* REQUIRED TASK 1: In the ice storm essay, about how long did the writer's family go without main electricity?
* REQUIRED TASK 2: Extend the ice storm essay, beginning right after its last sentence.

* START TEXT EXTRACT *

Note: This was originally written as part of my family’s Substack. As we’re now moving away from that platform I’m moving the post over to here.

Disclaimer: Below are my rambling thoughts that came to me while our family went somewhere around 4 days without main electricity due to an ice storm. Take them with a metaphorical grain of salt as I am still sleep deprived and exhausted, but it felt important to record them while they were fresh.

What does it mean to survive?

If you look up media on survival you may find a number of things. People fighting off zombies, dramatically eating grubs in a forest, or perhaps post apocalyptic wastes, driving along a highway. They make for very good stories, and create striking pictures. They really don’t convey the reality of what it means to be in a survival situation, or what it feels like. Let’s start with the feeling.

It feels like every other day, except worse

In most survival situations there is no clear marker that says “you are now entering a survival zone.” Some of them do, a plane crash, falling into a frozen lake, etc. The reality though is those are rare. Instead the most common survival situations(and some of the most dangerous) feel exactly like a normal day, except off. It’s noticing that you can’t seem to find your trail on a hiking trip, your car breaks down in a rural area, or in the most recent experience the power goes out during an ice storm.

For those of you not aware the state I live in (Michigan) has one of the most unstable power grids in the USA. I don’t mean that in hyperbole either, but a factual statement. It means for better or worse we have become accustomed to periodic power outages and brownouts. Most last only a few hours to a day. Some however, like this most recent one, last for several days in freezing conditions.

* END TEXT EXTRACT *
* START MATERIAL *

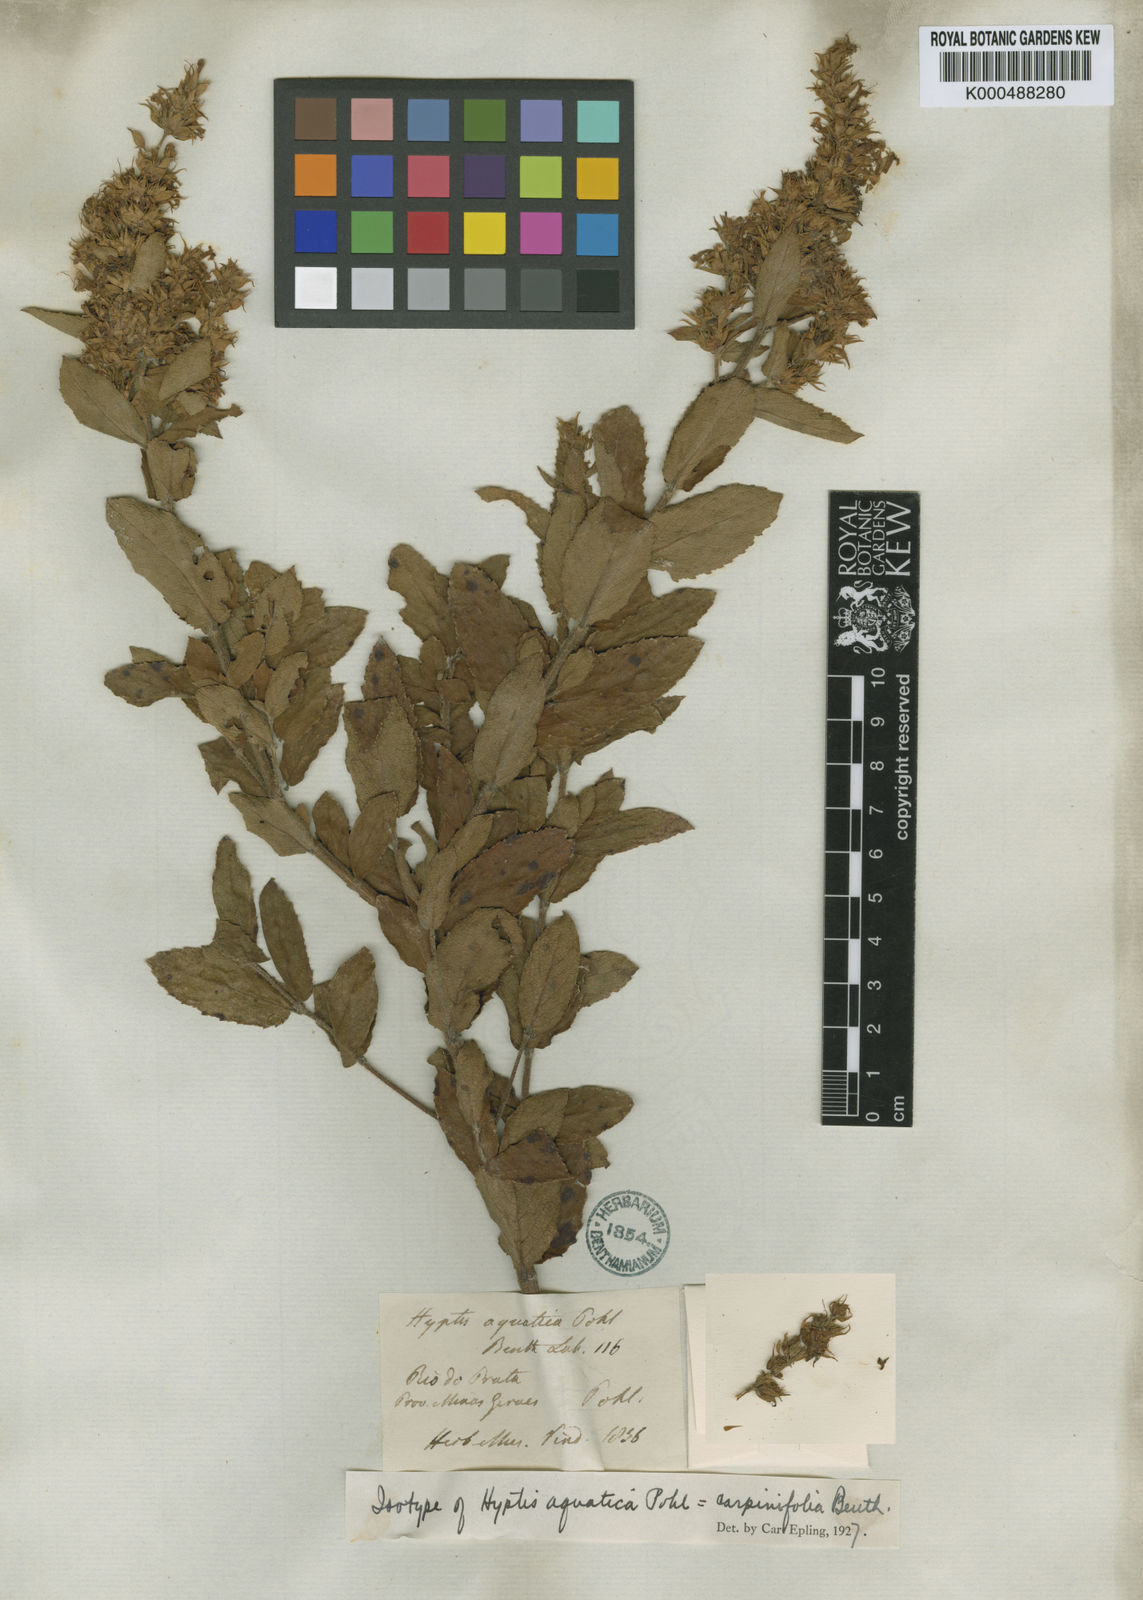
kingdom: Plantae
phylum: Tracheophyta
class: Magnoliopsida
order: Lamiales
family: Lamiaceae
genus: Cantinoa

* END MATERIAL *
* START MATERIAL *

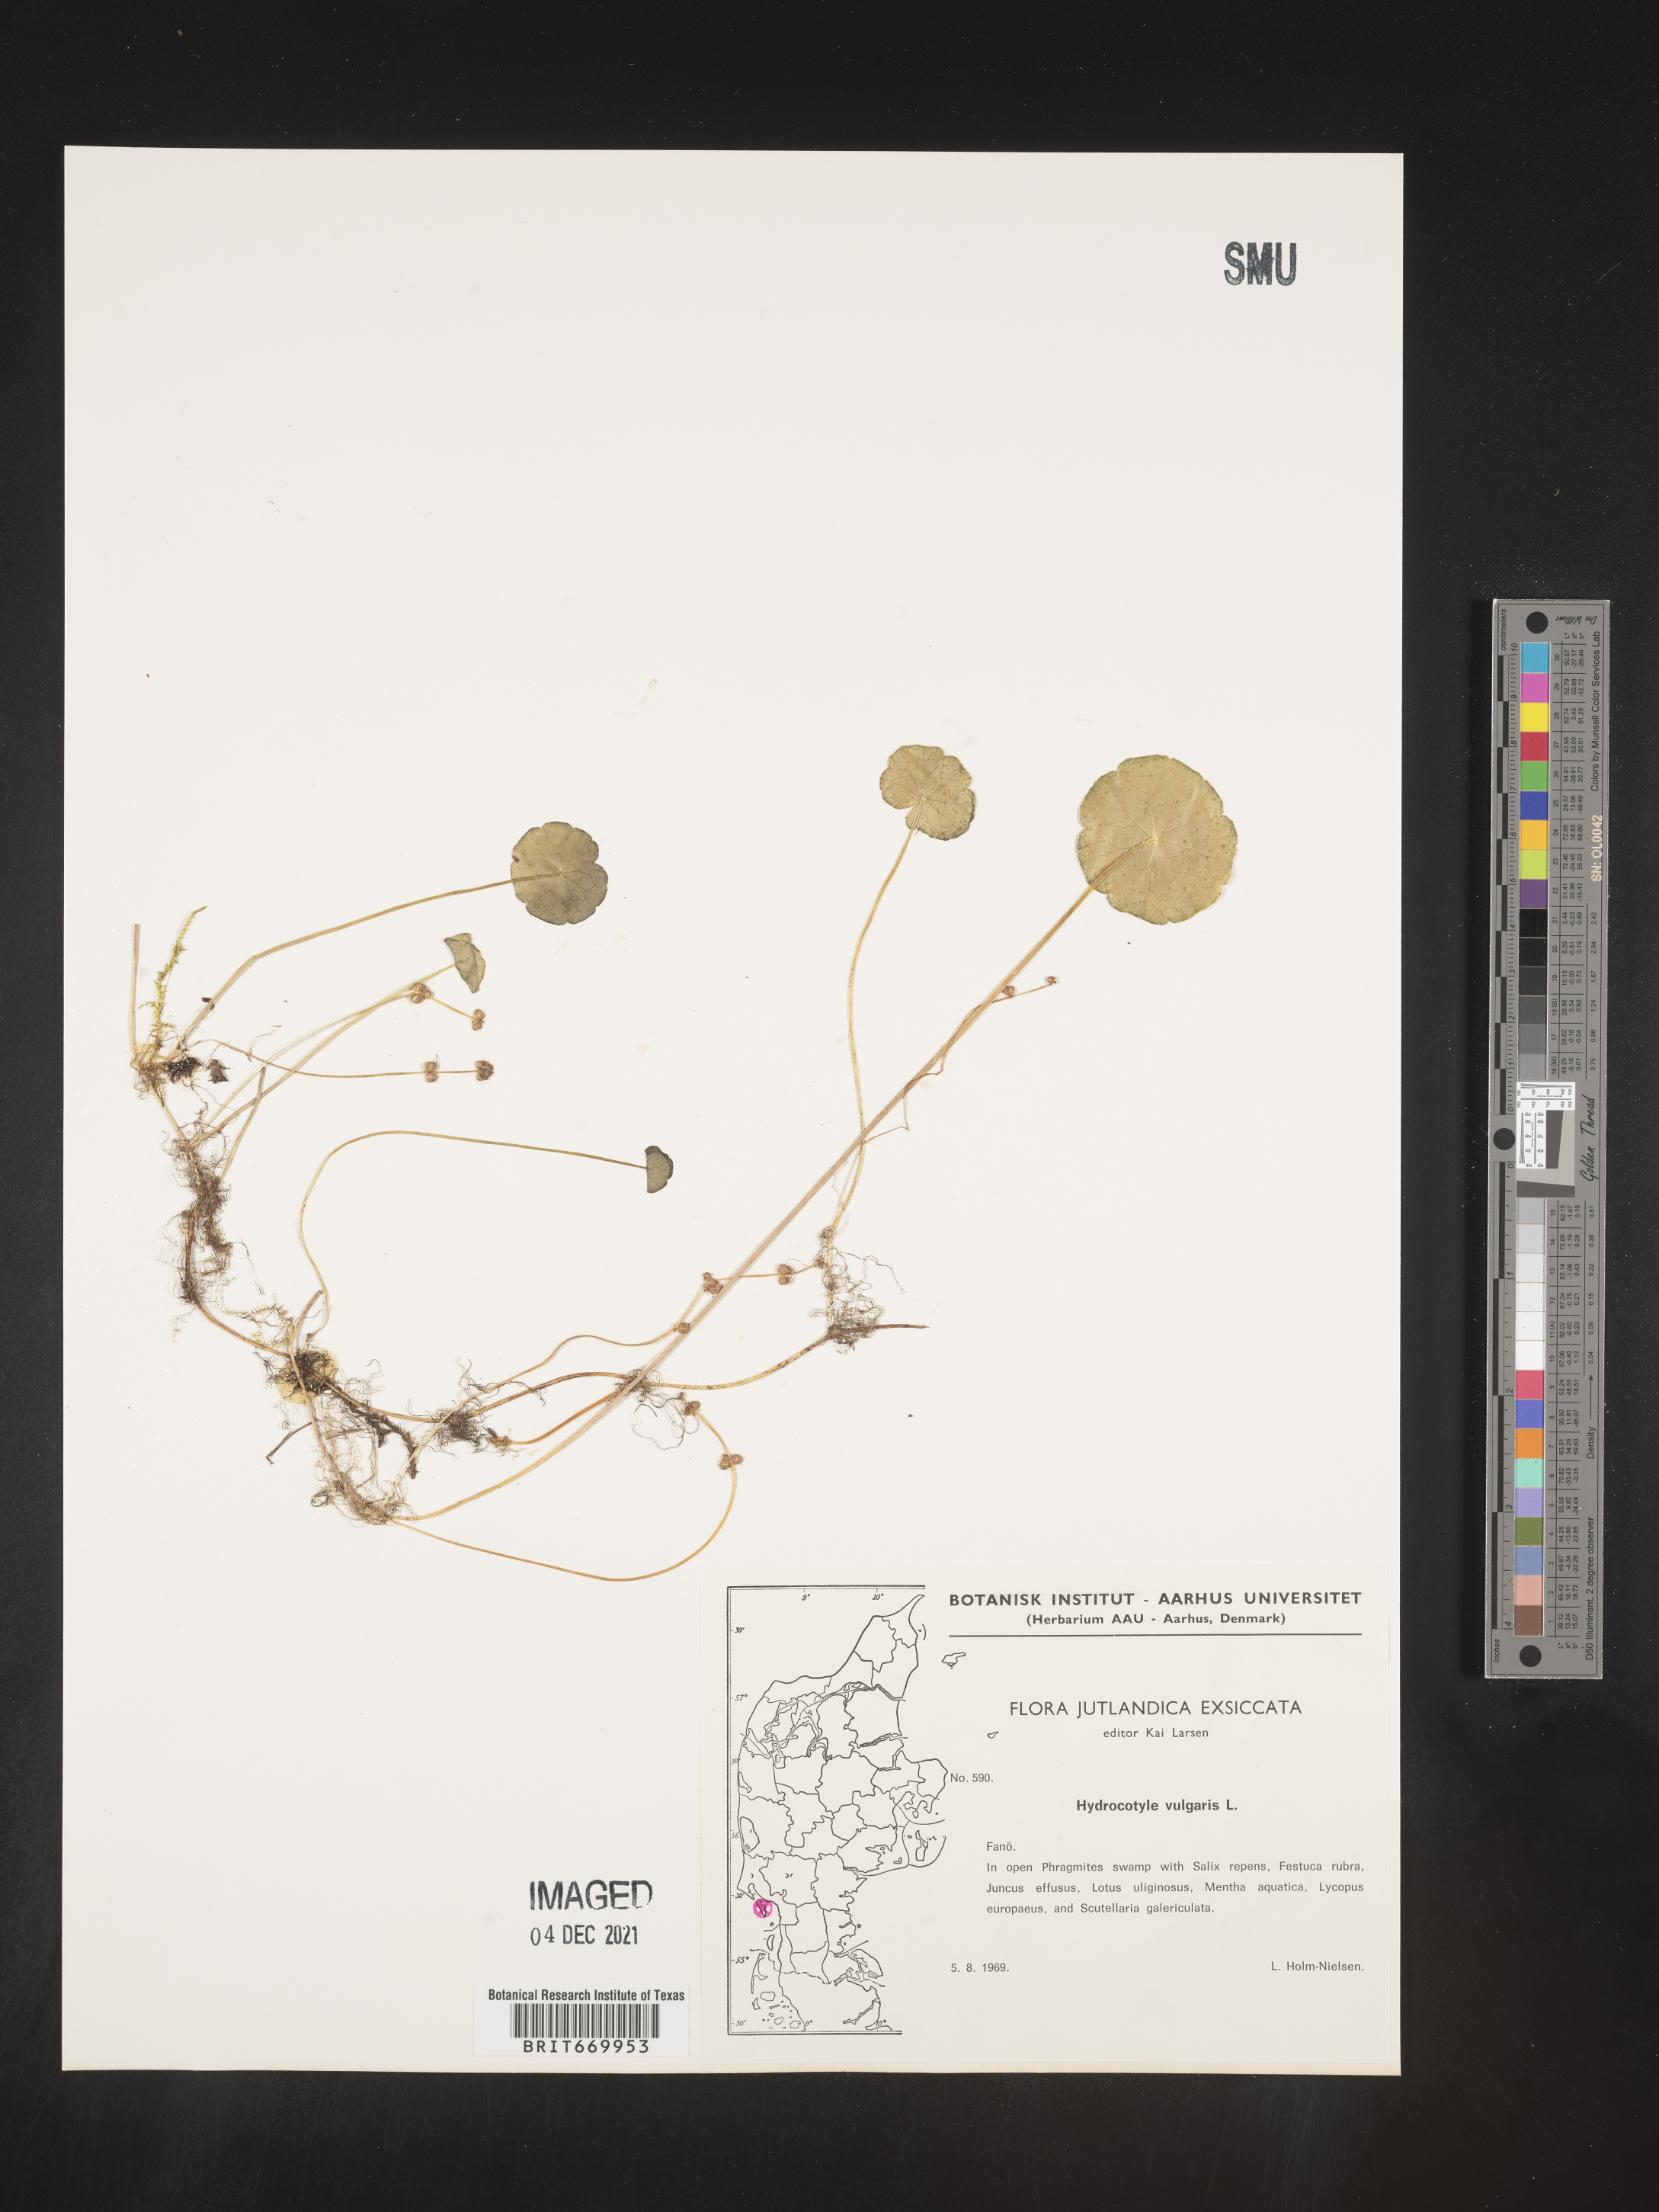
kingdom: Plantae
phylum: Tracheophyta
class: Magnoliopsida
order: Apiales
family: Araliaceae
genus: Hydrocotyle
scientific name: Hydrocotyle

* END MATERIAL *
* START MATERIAL *

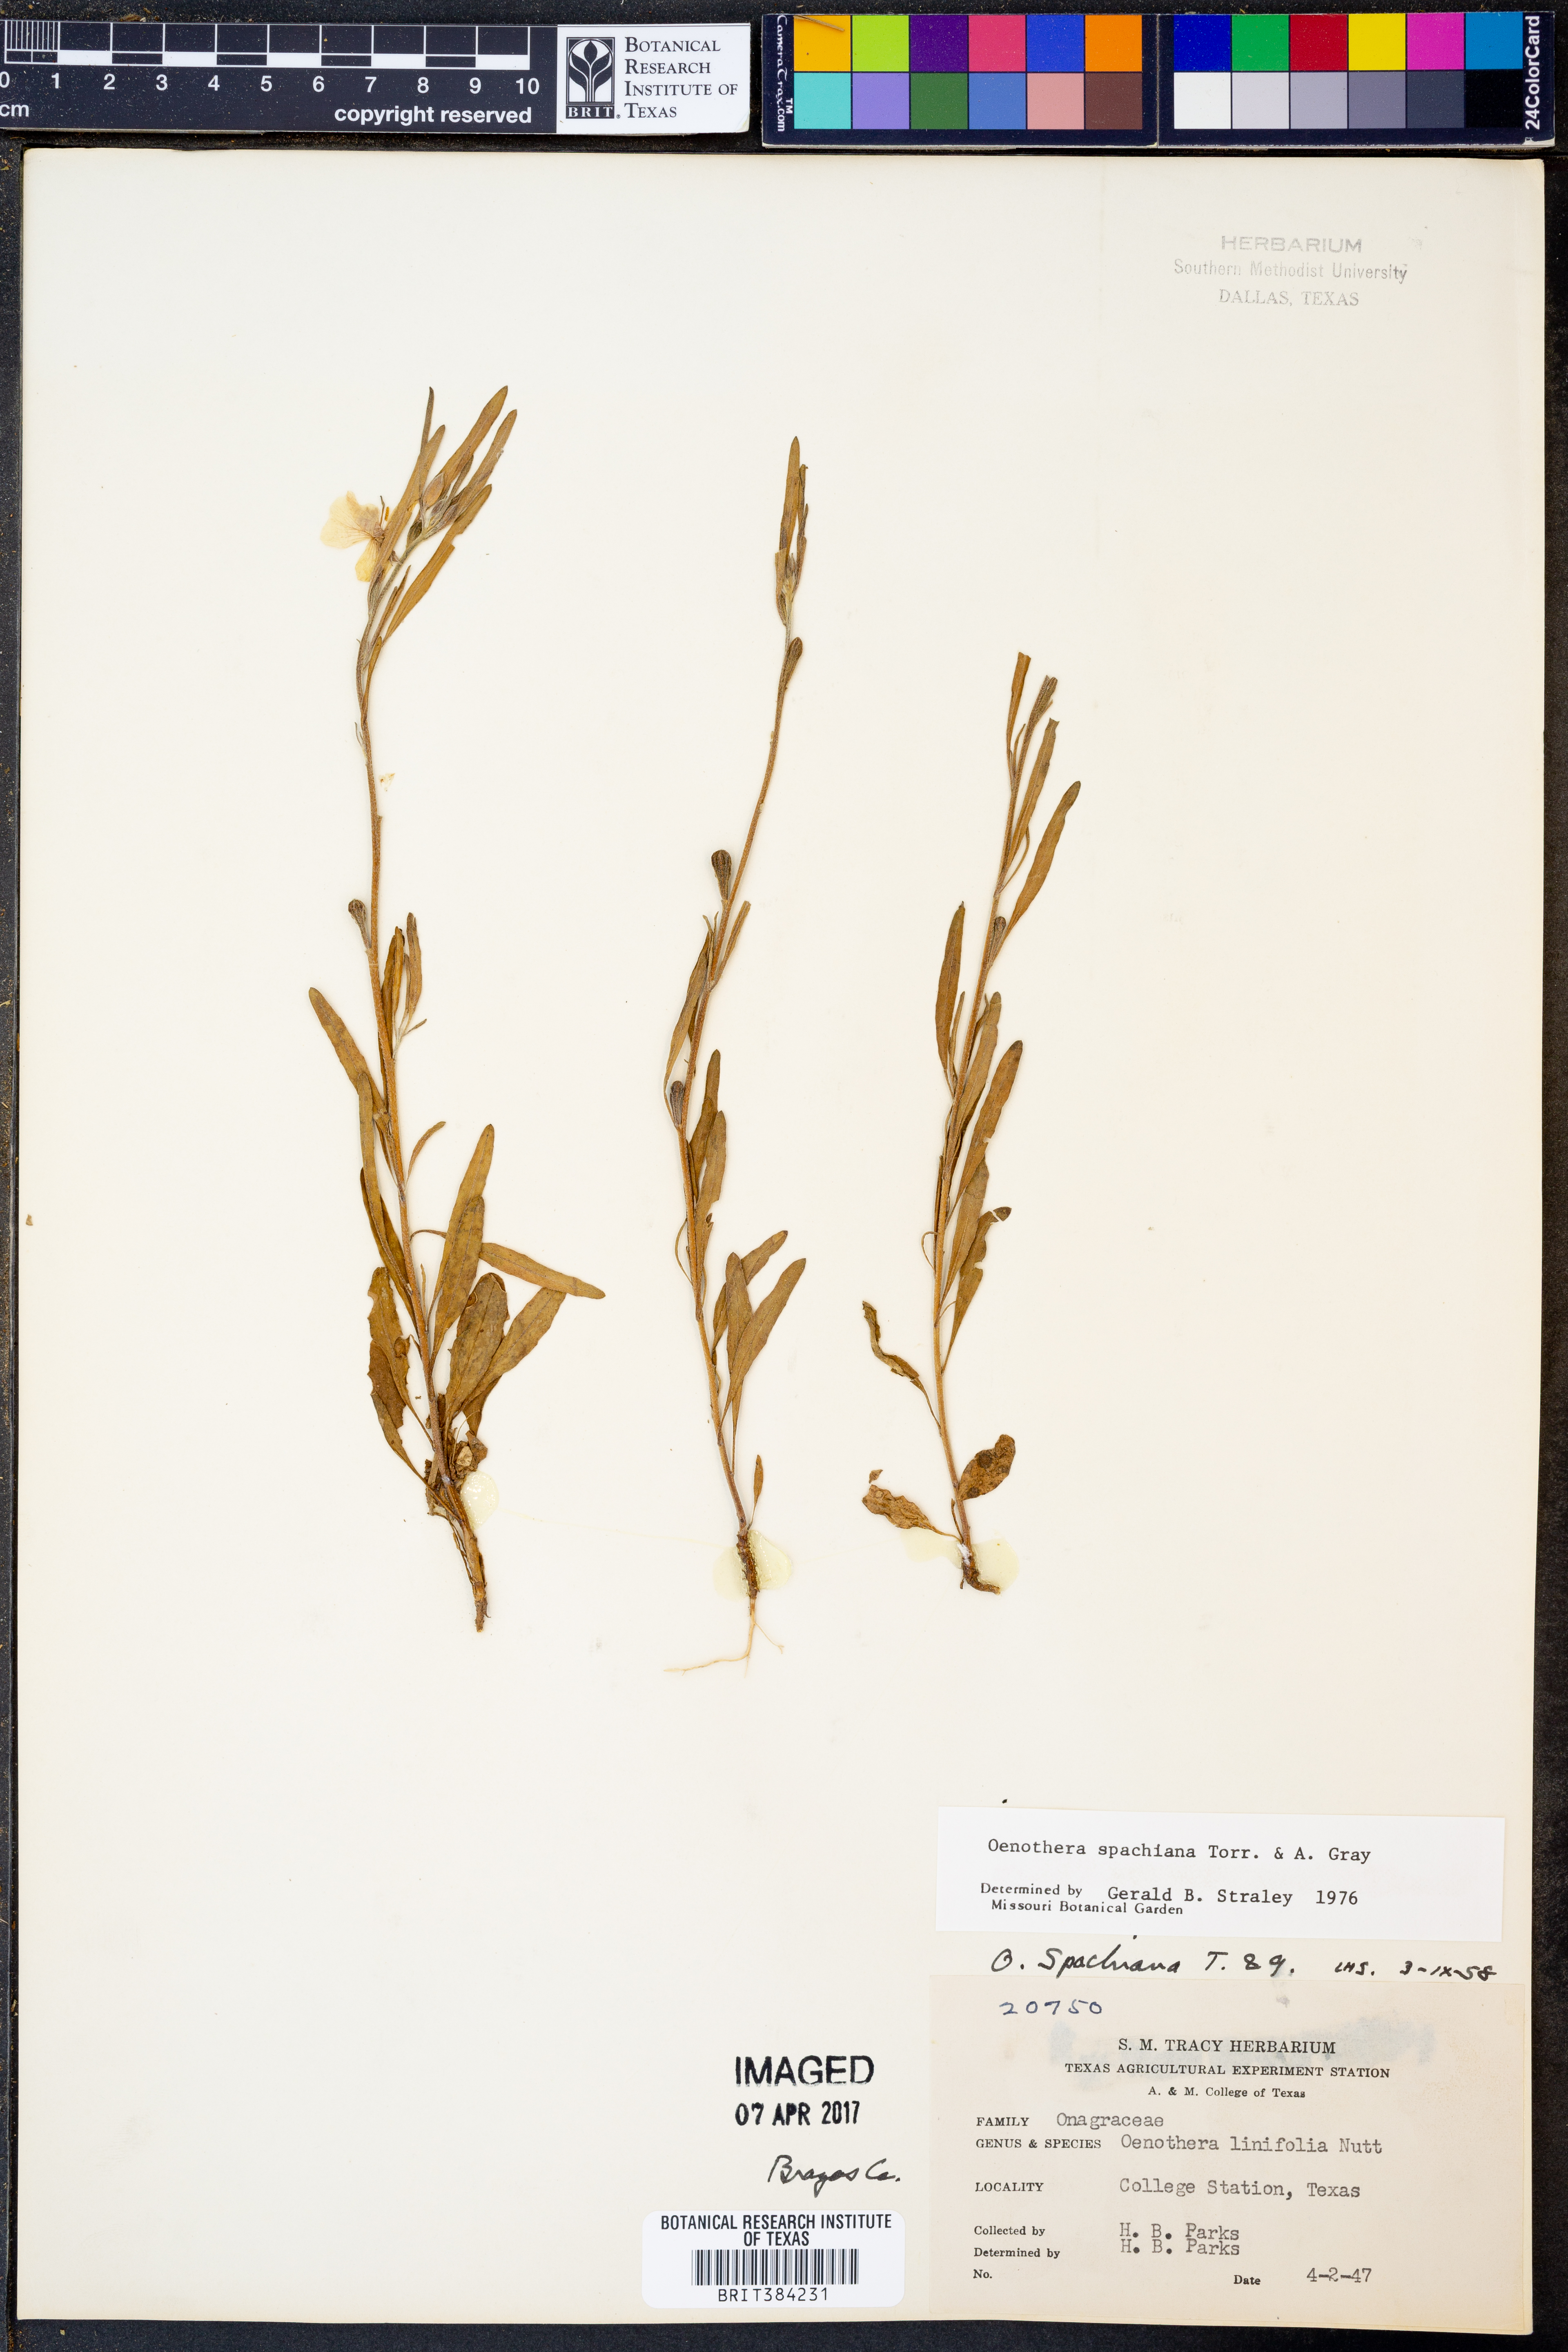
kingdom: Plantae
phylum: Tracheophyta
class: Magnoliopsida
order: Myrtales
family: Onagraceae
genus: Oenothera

* END MATERIAL *

* ANSWER 1: Somewhere around four days.

* ANSWER 2:
What does this all have to do with survival?

The thing is in the US we rely on electricity for significant parts of our infrastructure. No electricity means no heating, means no water, means no refrigeration of food, means limited or not way of preparing/cooking food. People can survive in optimal conditions for some time without those things, but in non-optimal conditions that number is measured in hours or days.

I mention all of this because power outages for my area have become routine. They don’t register as a crisis, just an inconvenience while we wait for power to be restored. Maybe light some candles and pull some blankets around and wait it out. But when it’s a significant outage in the length of days, by the time you realize it’s a problem you may have already used up valuable resources that you may have spent otherwise.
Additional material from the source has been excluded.